As materials constituting the cathode, for example, metals, alloys, metal oxides, electric conductive materials or mixtures thereof can be exemplified. Specific examples thereof include divalent metals (for example, Mg and Ca), gold, silver, lead, aluminum, a lithium-aluminum alloy, a magnesium-silver alloy, and rare earth metals such as indium and ytterbium. Though these materials may be used singly, from the standpoint of making stability and electron injection properties compatible with each other, two or more kinds of these materials can be favorably used in combination.
Of these, the material constituting the cathode is preferably a material composed mainly of aluminum.
The material composed mainly of aluminum refers to aluminum alone or an alloy of aluminum and from 0.01 to 10% by mass of an alkali metal or an alkaline earth metal or a mixture thereof (for example, a lithium-aluminum alloy and a magnesium-aluminum alloy). The cathode material is described in detail in JP-A-2-15595 and JP-A-5-121172. Also, a dielectric layer composed of a fluoride or oxide of an alkali metal or alkaline earth metal or the like may be inserted in a thickness of from 0.1 to 5 nm between the cathode and the organic compound layer. This dielectric layer can be considered as a certain kind of the electron injection layer.
The thickness of the cathode can be properly chosen depending upon the material constituting the cathode and cannot be unequivocally defined. However, the thickness of the cathode is in general from about 10 nm to 5 μm, and preferably from 50 nm to 1 μm.

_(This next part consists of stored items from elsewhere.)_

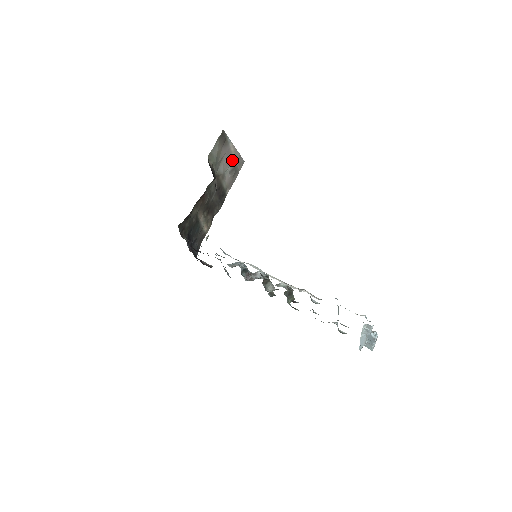
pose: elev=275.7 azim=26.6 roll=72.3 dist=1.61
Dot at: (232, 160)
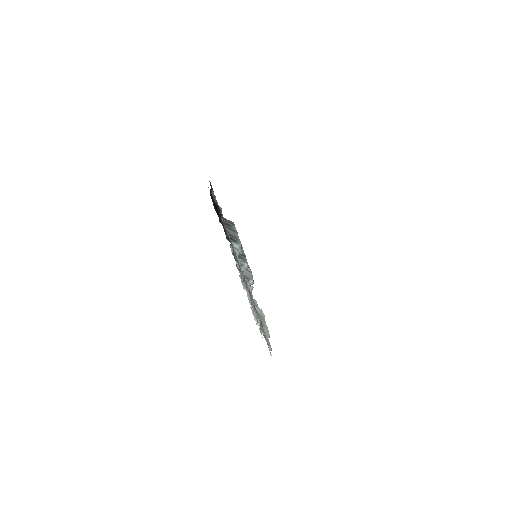
Dot at: occluded
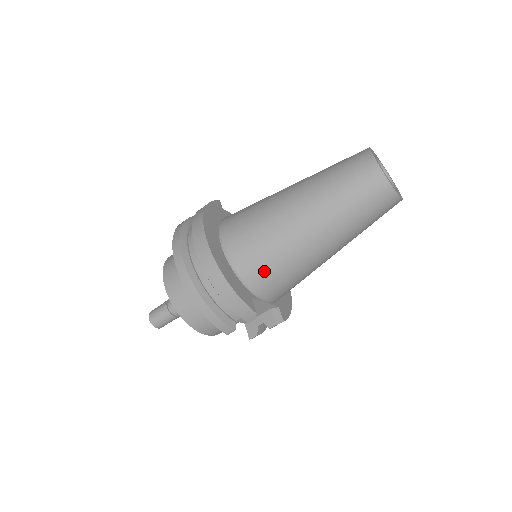
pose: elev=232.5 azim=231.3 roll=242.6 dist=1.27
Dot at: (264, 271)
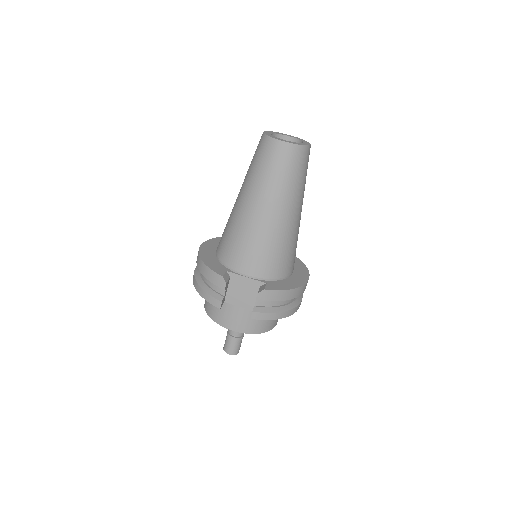
Dot at: (230, 247)
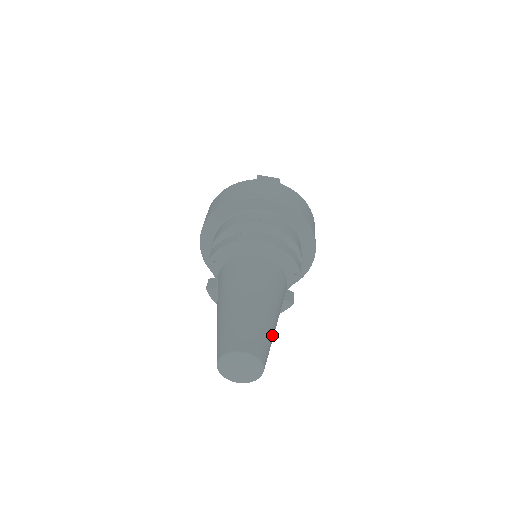
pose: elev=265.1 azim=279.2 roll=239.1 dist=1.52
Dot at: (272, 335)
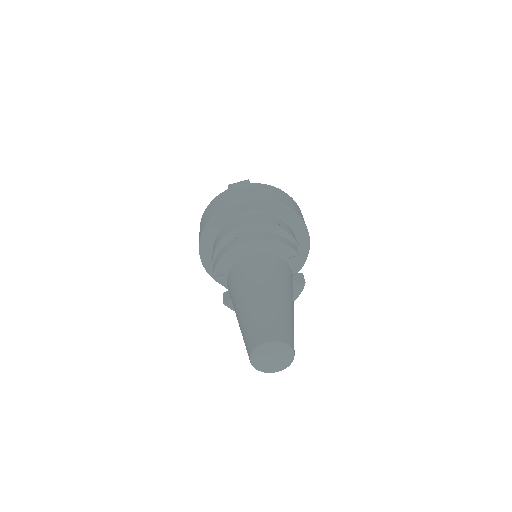
Dot at: (291, 318)
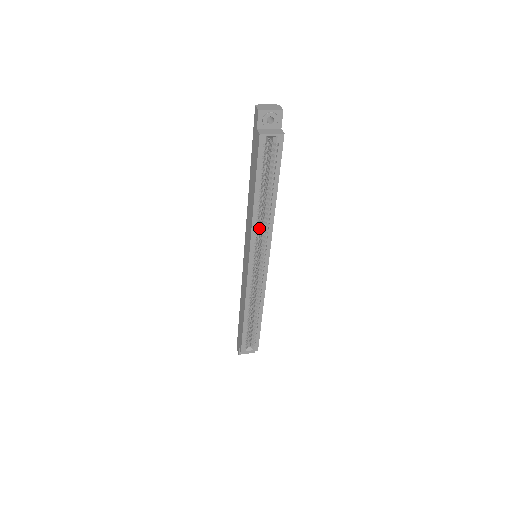
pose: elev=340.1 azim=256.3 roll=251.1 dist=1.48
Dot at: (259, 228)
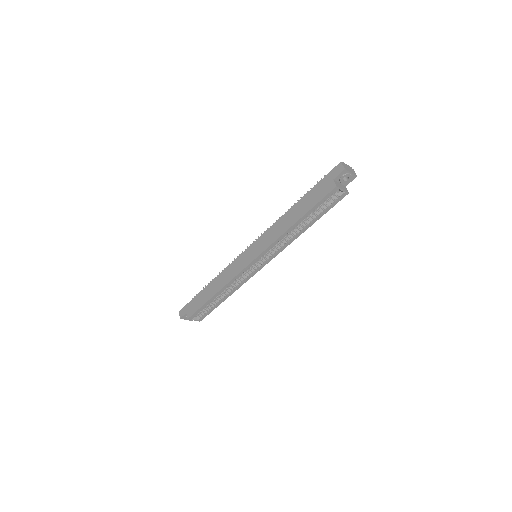
Dot at: occluded
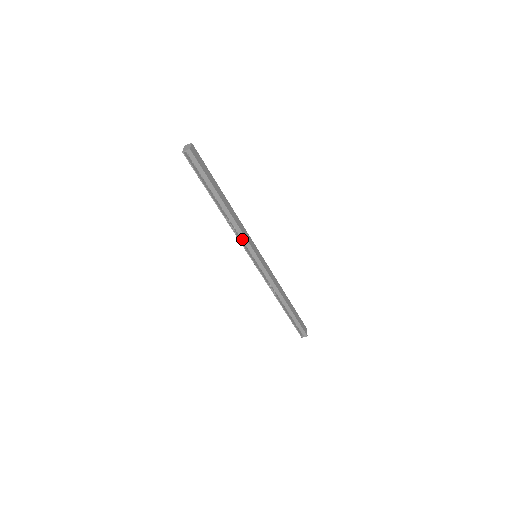
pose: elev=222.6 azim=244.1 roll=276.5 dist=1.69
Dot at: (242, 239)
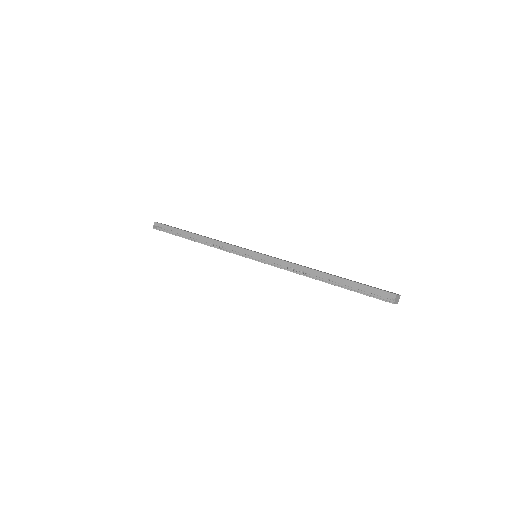
Dot at: (233, 252)
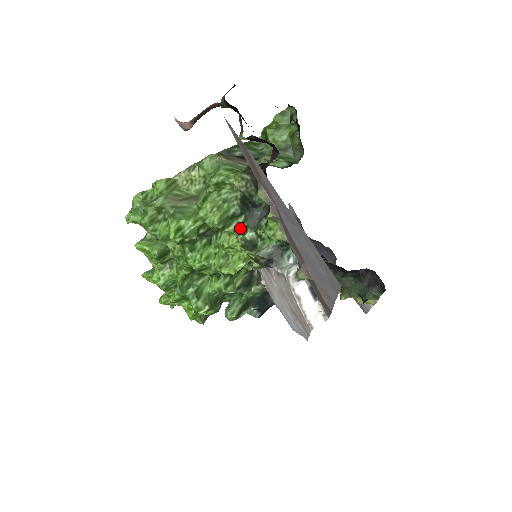
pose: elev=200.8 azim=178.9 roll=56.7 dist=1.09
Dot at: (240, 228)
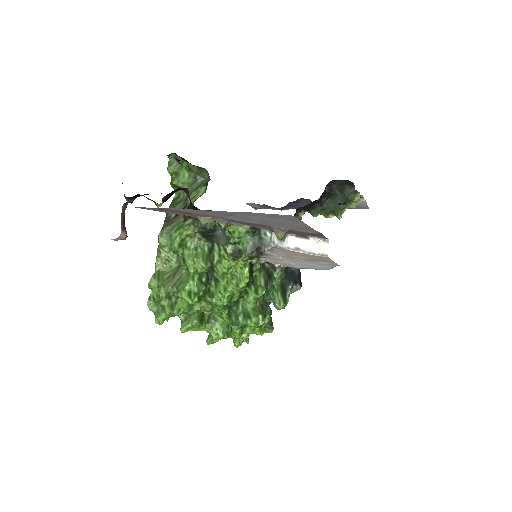
Dot at: (221, 252)
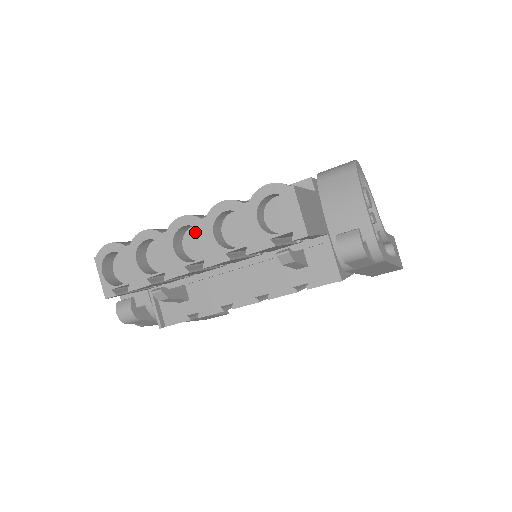
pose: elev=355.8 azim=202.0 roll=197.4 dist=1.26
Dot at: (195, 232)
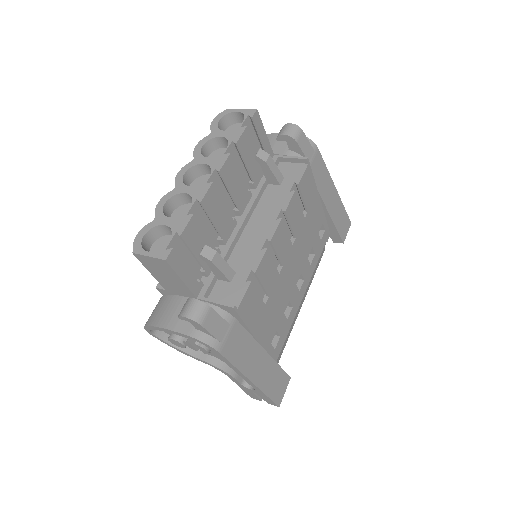
Dot at: (195, 184)
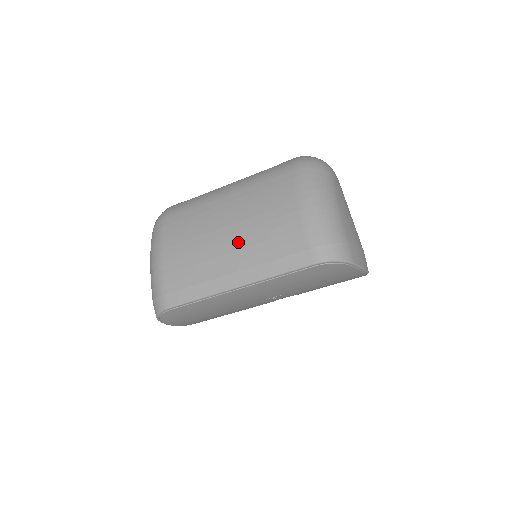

Also, the cathode may be transparent or opaque. The transparent cathode can be formed by thinly fabricating the cathode material in a thickness of from 1 to 10 nm and further laminating a transparent conductive material such as ITO and IZO thereon.
(4) Organic Compound Layer
The organic electroluminescent device of the invention has at least one organic compound layer including a light-emitting layer. As described previously, examples of other organic compound layers than the organic light-emitting layer include respective layers such as a hole transport layer, an electron transport layer, a charge blocking layer, a hole injection layer and an electron injection layer.
Organic Light-Emitting Layer
The organic light-emitting layer is a layer having a function such that at the time of application of an electric field, it receives a hole from the anode, the hole injection layer or the hole transport layer and receives an electron from the cathode, the electron injection layer or the electron transport layer to provide a field of recombination of the hole and the electron, thereby achieving light emission. The light-emitting layer may be constituted of only a light-emitting material or may be configured as a mixed layer of a host material and a light-emitting material. The light-emitting material may be a fluorescent light-emitting material or a phosphorescent light-emitting material; and a dopant may be a single material or a combination of two or more kinds of materials. The host material is preferably a charge transport material. The host material may be a single material or a combination of two or more kinds of materials, and examples thereof include a constitution of a mixture of an electron transporting host material and a hole transporting host material. Furthermore, the light-emitting layer may contain a material which does not have charge transporting properties and does not emit light. Also, the light-emitting layer may be a single layer or may be configured of two or more layers, and the respective layers may emit light in a different luminescent color.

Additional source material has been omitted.